Text extracted from each page:
================================

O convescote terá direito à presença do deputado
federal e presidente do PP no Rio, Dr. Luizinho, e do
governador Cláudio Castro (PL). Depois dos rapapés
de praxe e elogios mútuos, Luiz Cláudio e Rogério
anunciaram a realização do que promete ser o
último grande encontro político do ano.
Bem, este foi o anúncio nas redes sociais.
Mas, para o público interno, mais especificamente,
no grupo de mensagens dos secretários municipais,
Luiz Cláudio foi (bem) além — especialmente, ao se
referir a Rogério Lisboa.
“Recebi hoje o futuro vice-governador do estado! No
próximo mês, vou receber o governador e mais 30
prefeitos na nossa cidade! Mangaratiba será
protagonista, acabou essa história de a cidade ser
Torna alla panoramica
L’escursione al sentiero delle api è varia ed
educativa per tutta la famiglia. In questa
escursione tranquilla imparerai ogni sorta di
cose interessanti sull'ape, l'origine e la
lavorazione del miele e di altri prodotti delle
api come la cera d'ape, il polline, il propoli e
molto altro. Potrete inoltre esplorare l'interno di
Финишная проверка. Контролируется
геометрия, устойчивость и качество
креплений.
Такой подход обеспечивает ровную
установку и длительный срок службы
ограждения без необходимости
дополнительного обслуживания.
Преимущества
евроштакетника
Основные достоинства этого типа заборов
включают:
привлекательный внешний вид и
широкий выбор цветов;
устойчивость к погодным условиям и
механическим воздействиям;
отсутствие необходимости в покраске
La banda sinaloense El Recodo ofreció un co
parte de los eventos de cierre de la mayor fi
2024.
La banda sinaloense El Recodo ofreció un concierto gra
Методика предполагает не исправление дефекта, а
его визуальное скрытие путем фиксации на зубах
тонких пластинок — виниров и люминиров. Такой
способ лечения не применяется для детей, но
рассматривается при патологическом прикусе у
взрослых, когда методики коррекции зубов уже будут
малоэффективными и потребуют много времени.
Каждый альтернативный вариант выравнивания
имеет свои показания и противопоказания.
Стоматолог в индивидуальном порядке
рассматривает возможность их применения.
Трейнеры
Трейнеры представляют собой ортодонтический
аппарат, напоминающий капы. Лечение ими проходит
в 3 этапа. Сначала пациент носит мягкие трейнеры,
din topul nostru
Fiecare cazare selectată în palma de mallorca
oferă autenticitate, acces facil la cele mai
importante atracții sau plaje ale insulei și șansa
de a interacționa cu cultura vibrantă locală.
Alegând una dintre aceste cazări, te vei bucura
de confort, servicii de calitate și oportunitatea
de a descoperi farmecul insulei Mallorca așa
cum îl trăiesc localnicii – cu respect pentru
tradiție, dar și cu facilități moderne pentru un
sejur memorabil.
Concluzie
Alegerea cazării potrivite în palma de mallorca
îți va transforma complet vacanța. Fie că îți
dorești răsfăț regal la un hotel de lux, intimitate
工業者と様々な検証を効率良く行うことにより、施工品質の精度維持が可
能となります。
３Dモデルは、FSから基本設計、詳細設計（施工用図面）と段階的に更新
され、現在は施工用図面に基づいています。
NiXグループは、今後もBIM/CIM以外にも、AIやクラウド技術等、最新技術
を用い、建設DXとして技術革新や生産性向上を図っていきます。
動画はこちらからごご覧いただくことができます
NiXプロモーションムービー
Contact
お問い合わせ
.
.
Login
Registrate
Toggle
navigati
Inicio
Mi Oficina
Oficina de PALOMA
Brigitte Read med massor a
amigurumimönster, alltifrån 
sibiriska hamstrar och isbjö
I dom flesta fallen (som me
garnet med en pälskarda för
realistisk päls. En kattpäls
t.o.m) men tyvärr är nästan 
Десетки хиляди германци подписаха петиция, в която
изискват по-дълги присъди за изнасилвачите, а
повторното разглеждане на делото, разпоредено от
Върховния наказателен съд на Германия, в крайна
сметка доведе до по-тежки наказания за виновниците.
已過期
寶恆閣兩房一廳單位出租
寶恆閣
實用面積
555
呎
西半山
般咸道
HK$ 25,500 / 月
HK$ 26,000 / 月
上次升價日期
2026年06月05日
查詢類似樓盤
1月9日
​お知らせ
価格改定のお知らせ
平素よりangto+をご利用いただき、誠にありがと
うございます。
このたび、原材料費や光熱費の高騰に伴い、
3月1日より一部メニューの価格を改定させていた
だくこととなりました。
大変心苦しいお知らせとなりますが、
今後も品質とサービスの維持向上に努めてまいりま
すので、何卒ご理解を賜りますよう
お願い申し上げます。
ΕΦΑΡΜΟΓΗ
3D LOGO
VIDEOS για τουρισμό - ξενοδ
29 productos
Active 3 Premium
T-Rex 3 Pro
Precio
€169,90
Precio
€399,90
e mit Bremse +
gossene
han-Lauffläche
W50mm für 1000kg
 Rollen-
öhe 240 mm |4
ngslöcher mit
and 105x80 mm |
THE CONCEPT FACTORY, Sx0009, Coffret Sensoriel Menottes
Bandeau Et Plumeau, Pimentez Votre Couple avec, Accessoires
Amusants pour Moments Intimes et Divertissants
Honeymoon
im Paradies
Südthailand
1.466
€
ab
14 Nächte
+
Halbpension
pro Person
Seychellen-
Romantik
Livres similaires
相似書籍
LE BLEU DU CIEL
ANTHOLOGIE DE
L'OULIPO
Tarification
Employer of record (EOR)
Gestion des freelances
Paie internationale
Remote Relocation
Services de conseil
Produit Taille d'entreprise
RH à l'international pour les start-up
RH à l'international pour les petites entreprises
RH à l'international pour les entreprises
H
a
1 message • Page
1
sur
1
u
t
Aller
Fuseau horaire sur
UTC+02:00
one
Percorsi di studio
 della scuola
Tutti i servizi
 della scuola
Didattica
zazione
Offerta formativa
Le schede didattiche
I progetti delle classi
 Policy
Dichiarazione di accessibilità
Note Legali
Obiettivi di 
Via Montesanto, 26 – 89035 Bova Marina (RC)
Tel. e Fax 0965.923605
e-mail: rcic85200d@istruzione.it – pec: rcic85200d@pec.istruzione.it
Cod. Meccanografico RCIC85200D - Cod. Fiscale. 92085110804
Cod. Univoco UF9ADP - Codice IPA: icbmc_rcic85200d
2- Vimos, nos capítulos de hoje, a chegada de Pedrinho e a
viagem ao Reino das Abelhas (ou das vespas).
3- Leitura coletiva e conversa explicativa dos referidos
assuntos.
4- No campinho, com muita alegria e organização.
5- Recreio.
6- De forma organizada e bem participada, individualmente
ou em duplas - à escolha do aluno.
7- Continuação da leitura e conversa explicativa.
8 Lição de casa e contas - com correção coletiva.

================================

Exercise brief:
Copy out every line of the rows above verbatim, keeping the original order.

Task answer:
O convescote terá direito à presença do deputado
federal e presidente do PP no Rio, Dr. Luizinho, e do
governador Cláudio Castro (PL). Depois dos rapapés
de praxe e elogios mútuos, Luiz Cláudio e Rogério
anunciaram a realização do que promete ser o
último grande encontro político do ano.
Bem, este foi o anúncio nas redes sociais.
Mas, para o público interno, mais especificamente,
no grupo de mensagens dos secretários municipais,
Luiz Cláudio foi (bem) além — especialmente, ao se
referir a Rogério Lisboa.
“Recebi hoje o futuro vice-governador do estado! No
próximo mês, vou receber o governador e mais 30
prefeitos na nossa cidade! Mangaratiba será
protagonista, acabou essa história de a cidade ser
Torna alla panoramica
L’escursione al sentiero delle api è varia ed
educativa per tutta la famiglia. In questa
escursione tranquilla imparerai ogni sorta di
cose interessanti sull'ape, l'origine e la
lavorazione del miele e di altri prodotti delle
api come la cera d'ape, il polline, il propoli e
molto altro. Potrete inoltre esplorare l'interno di
Финишная проверка. Контролируется
геометрия, устойчивость и качество
креплений.
Такой подход обеспечивает ровную
установку и длительный срок службы
ограждения без необходимости
дополнительного обслуживания.
Преимущества
евроштакетника
Основные достоинства этого типа заборов
включают:
привлекательный внешний вид и
широкий выбор цветов;
устойчивость к погодным условиям и
механическим воздействиям;
отсутствие необходимости в покраске
La banda sinaloense El Recodo ofreció un co
parte de los eventos de cierre de la mayor fi
2024.
La banda sinaloense El Recodo ofreció un concierto gra
Методика предполагает не исправление дефекта, а
его визуальное скрытие путем фиксации на зубах
тонких пластинок — виниров и люминиров. Такой
способ лечения не применяется для детей, но
рассматривается при патологическом прикусе у
взрослых, когда методики коррекции зубов уже будут
малоэффективными и потребуют много времени.
Каждый альтернативный вариант выравнивания
имеет свои показания и противопоказания.
Стоматолог в индивидуальном порядке
рассматривает возможность их применения.
Трейнеры
Трейнеры представляют собой ортодонтический
аппарат, напоминающий капы. Лечение ими проходит
в 3 этапа. Сначала пациент носит мягкие трейнеры,
din topul nostru
Fiecare cazare selectată în palma de mallorca
oferă autenticitate, acces facil la cele mai
importante atracții sau plaje ale insulei și șansa
de a interacționa cu cultura vibrantă locală.
Alegând una dintre aceste cazări, te vei bucura
de confort, servicii de calitate și oportunitatea
de a descoperi farmecul insulei Mallorca așa
cum îl trăiesc localnicii – cu respect pentru
tradiție, dar și cu facilități moderne pentru un
sejur memorabil.
Concluzie
Alegerea cazării potrivite în palma de mallorca
îți va transforma complet vacanța. Fie că îți
dorești răsfăț regal la un hotel de lux, intimitate
工業者と様々な検証を効率良く行うことにより、施工品質の精度維持が可
能となります。
３Dモデルは、FSから基本設計、詳細設計（施工用図面）と段階的に更新
され、現在は施工用図面に基づいています。
NiXグループは、今後もBIM/CIM以外にも、AIやクラウド技術等、最新技術
を用い、建設DXとして技術革新や生産性向上を図っていきます。
動画はこちらからごご覧いただくことができます
NiXプロモーションムービー
Contact
お問い合わせ
.
.
Login
Registrate
Toggle
navigati
Inicio
Mi Oficina
Oficina de PALOMA
Brigitte Read med massor a
amigurumimönster, alltifrån 
sibiriska hamstrar och isbjö
I dom flesta fallen (som me
garnet med en pälskarda för
realistisk päls. En kattpäls
t.o.m) men tyvärr är nästan 
Десетки хиляди германци подписаха петиция, в която
изискват по-дълги присъди за изнасилвачите, а
повторното разглеждане на делото, разпоредено от
Върховния наказателен съд на Германия, в крайна
сметка доведе до по-тежки наказания за виновниците.
已過期
寶恆閣兩房一廳單位出租
寶恆閣
實用面積
555
呎
西半山
般咸道
HK$ 25,500 / 月
HK$ 26,000 / 月
上次升價日期
2026年06月05日
查詢類似樓盤
1月9日
​お知らせ
価格改定のお知らせ
平素よりangto+をご利用いただき、誠にありがと
うございます。
このたび、原材料費や光熱費の高騰に伴い、
3月1日より一部メニューの価格を改定させていた
だくこととなりました。
大変心苦しいお知らせとなりますが、
今後も品質とサービスの維持向上に努めてまいりま
すので、何卒ご理解を賜りますよう
お願い申し上げます。
ΕΦΑΡΜΟΓΗ
3D LOGO
VIDEOS για τουρισμό - ξενοδ
29 productos
Active 3 Premium
T-Rex 3 Pro
Precio
€169,90
Precio
€399,90
e mit Bremse +
gossene
han-Lauffläche
W50mm für 1000kg
 Rollen-
öhe 240 mm |4
ngslöcher mit
and 105x80 mm |
THE CONCEPT FACTORY, Sx0009, Coffret Sensoriel Menottes
Bandeau Et Plumeau, Pimentez Votre Couple avec, Accessoires
Amusants pour Moments Intimes et Divertissants
Honeymoon
im Paradies
Südthailand
1.466
€
ab
14 Nächte
+
Halbpension
pro Person
Seychellen-
Romantik
Livres similaires
相似書籍
LE BLEU DU CIEL
ANTHOLOGIE DE
L'OULIPO
Tarification
Employer of record (EOR)
Gestion des freelances
Paie internationale
Remote Relocation
Services de conseil
Produit Taille d'entreprise
RH à l'international pour les start-up
RH à l'international pour les petites entreprises
RH à l'international pour les entreprises
H
a
1 message • Page
1
sur
1
u
t
Aller
Fuseau horaire sur
UTC+02:00
one
Percorsi di studio
 della scuola
Tutti i servizi
 della scuola
Didattica
zazione
Offerta formativa
Le schede didattiche
I progetti delle classi
 Policy
Dichiarazione di accessibilità
Note Legali
Obiettivi di 
Via Montesanto, 26 – 89035 Bova Marina (RC)
Tel. e Fax 0965.923605
e-mail: rcic85200d@istruzione.it – pec: rcic85200d@pec.istruzione.it
Cod. Meccanografico RCIC85200D - Cod. Fiscale. 92085110804
Cod. Univoco UF9ADP - Codice IPA: icbmc_rcic85200d
2- Vimos, nos capítulos de hoje, a chegada de Pedrinho e a
viagem ao Reino das Abelhas (ou das vespas).
3- Leitura coletiva e conversa explicativa dos referidos
assuntos.
4- No campinho, com muita alegria e organização.
5- Recreio.
6- De forma organizada e bem participada, individualmente
ou em duplas - à escolha do aluno.
7- Continuação da leitura e conversa explicativa.
8 Lição de casa e contas - com correção coletiva.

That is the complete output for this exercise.